Using the data below, show every line where the word "shingles" occurs.

┄┄┄┄┄┄

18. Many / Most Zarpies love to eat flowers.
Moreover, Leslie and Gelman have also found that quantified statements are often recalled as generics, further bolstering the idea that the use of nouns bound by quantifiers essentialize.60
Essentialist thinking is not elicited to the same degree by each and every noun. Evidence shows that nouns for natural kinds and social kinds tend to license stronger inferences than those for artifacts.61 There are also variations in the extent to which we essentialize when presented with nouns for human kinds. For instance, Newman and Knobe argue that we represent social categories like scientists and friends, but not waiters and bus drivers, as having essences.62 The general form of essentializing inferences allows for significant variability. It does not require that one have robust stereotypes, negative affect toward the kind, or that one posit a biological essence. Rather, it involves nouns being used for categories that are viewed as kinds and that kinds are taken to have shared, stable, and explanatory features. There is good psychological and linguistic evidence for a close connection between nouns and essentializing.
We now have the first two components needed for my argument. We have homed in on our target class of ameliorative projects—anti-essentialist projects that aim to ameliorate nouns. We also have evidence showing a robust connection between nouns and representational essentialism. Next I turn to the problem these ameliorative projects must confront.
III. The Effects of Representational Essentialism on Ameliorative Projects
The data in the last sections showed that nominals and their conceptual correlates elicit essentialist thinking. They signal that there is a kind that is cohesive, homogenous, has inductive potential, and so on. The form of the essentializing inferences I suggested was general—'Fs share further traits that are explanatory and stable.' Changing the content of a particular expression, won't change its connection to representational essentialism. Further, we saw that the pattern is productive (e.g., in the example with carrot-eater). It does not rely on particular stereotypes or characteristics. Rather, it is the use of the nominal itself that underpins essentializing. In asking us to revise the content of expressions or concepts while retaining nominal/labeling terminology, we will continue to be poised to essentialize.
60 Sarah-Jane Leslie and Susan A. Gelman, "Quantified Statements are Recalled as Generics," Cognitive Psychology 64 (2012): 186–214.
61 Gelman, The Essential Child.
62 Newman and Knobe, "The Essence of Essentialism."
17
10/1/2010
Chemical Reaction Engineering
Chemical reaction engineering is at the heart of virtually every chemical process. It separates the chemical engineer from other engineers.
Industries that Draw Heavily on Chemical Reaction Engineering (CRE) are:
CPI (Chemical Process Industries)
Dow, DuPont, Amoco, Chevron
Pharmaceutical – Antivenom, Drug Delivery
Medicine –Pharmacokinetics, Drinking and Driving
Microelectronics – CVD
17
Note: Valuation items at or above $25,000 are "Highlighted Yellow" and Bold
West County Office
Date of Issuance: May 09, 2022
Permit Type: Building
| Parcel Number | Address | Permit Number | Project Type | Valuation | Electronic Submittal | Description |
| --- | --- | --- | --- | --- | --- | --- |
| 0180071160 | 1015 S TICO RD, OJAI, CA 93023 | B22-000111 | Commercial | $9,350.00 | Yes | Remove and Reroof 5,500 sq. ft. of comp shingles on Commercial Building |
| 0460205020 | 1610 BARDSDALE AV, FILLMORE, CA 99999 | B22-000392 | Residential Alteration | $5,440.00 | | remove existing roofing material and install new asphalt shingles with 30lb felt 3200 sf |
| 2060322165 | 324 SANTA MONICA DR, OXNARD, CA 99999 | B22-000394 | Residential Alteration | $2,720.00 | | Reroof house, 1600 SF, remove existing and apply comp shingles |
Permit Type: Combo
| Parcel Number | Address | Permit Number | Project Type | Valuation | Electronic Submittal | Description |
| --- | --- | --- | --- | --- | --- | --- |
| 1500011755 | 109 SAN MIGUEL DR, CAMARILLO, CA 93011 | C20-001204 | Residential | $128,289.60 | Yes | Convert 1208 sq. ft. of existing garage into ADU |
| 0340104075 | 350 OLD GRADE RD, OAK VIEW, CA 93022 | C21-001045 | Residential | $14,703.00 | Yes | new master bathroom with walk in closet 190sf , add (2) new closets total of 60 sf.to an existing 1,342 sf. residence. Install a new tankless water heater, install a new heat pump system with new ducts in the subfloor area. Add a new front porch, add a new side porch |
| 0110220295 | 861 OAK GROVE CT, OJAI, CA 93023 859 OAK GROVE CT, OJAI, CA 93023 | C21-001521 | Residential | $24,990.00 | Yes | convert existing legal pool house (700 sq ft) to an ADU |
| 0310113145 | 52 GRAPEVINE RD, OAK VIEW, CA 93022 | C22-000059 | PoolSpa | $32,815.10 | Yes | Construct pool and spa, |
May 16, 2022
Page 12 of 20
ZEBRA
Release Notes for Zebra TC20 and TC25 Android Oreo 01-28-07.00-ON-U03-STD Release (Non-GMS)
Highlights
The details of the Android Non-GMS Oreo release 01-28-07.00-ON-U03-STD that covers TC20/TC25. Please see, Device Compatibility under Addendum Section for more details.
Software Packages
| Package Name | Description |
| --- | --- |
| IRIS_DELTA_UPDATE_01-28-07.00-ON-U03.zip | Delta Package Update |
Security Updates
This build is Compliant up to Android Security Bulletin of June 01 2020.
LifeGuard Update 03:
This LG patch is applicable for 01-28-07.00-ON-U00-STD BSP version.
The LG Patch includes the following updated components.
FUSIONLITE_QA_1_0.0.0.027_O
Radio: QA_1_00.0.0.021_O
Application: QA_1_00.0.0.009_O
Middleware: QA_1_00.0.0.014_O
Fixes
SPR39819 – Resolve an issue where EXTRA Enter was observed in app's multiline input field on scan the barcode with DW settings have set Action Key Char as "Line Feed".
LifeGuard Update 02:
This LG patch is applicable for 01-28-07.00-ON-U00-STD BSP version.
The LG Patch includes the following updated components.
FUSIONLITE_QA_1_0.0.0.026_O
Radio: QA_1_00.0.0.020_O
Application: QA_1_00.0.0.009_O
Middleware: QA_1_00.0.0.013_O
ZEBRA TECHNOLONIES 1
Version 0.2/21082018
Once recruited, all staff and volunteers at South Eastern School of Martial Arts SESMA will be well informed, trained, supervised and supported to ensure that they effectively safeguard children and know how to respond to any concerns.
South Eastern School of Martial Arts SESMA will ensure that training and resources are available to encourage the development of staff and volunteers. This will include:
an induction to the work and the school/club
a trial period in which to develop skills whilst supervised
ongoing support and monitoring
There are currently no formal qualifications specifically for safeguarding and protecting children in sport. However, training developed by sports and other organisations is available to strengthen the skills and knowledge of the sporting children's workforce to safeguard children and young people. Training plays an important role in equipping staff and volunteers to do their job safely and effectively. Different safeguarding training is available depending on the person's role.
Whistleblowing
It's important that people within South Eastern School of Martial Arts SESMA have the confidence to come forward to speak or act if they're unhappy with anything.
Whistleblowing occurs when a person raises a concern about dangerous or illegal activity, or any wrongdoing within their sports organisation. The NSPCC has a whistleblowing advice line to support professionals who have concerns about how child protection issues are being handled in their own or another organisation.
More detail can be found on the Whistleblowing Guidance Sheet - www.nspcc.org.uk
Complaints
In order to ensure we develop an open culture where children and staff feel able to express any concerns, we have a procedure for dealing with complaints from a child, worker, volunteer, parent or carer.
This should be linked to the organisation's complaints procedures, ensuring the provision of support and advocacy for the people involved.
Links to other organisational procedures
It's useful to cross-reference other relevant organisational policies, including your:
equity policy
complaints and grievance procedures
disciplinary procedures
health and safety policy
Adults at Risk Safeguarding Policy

┄┄┄┄┄┄

* _Written answer_:
| 0180071160 | 1015 S TICO RD, OJAI, CA 93023 | B22-000111 | Commercial | $9,350.00 | Yes | Remove and Reroof 5,500 sq. ft. of comp shingles on Commercial Building |
| 0460205020 | 1610 BARDSDALE AV, FILLMORE, CA 99999 | B22-000392 | Residential Alteration | $5,440.00 | | remove existing roofing material and install new asphalt shingles with 30lb felt 3200 sf |
| 2060322165 | 324 SANTA MONICA DR, OXNARD, CA 99999 | B22-000394 | Residential Alteration | $2,720.00 | | Reroof house, 1600 SF, remove existing and apply comp shingles |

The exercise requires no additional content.